“I would tell aspiring writers to observe. They already know it’s vital to read and write whenever possible, but often people forget to watch what is going on every day in their surroundings. That is where your ideas come from. Keep one eye on your computer screen and your other eye on the world around you.” Eoin Colfer
Being a writer shapes the way you see the world. It focuses your attention and knowing. Writing adds to a deep aliveness as you’re attuned to the dailiness of things. If you’re a person who mostly lives inside your head or are always peering at a screen; who misses the changing seasons and mooncasts and sand dollars as you wander your world, how will you be able to create whole worlds from tiny marks on a page? If you don’t hear birdsong, echoes, silences, or notice hues or how the thick summer air smells of a coming storm or brine or clover, how will you engage your readers’ senses? I cannot say it often enough: the most powerful tool in your writer’s arsenal is deliberate, purposeful awareness. Taking in each day moment by moment. Noticing the large and small, open to all this brimming and thunderous world offers. Then allow for keenly-felt emotions matched to your noticing and remake the world.

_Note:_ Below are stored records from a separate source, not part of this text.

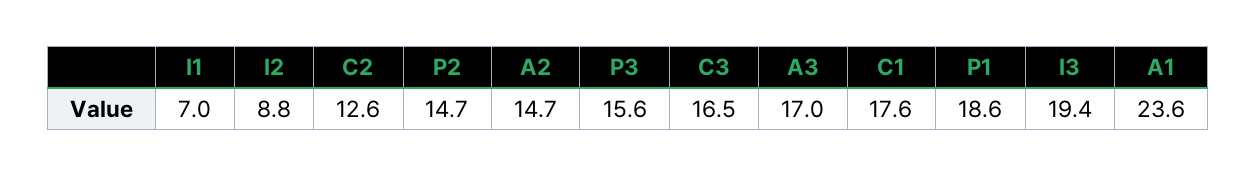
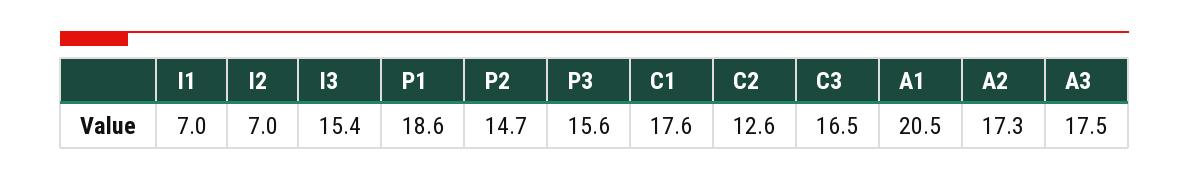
  {
    "I1": 7,
-   "I2": 8.8,
+   "I2": 7,
    "C2": 12.6,
    "P2": 14.7,
-   "A2": 14.7,
+   "A2": 17.3,
    "P3": 15.6,
    "C3": 16.5,
-   "A3": 17,
+   "A3": 17.5,
    "C1": 17.6,
    "P1": 18.6,
-   "I3": 19.4,
+   "I3": 15.4,
-   "A1": 23.6
+   "A1": 20.5
  }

Try this: Notice sensory details when you encounter thresholds. When you step outdoors for the first time in the morning pause for a moment and take it all in. What does the air feel like against your face? What do you smell? What color is most prominent? How would you describe the sky? Practice this when you step into a shopping mall or grocery store, church or preschool. Are the children’s voices piercing? Joyful? Are art projects decorating the halls? At night step outside just to feel and see what’s out there. Stars? Quiet? Sirens? What phase is the moon in?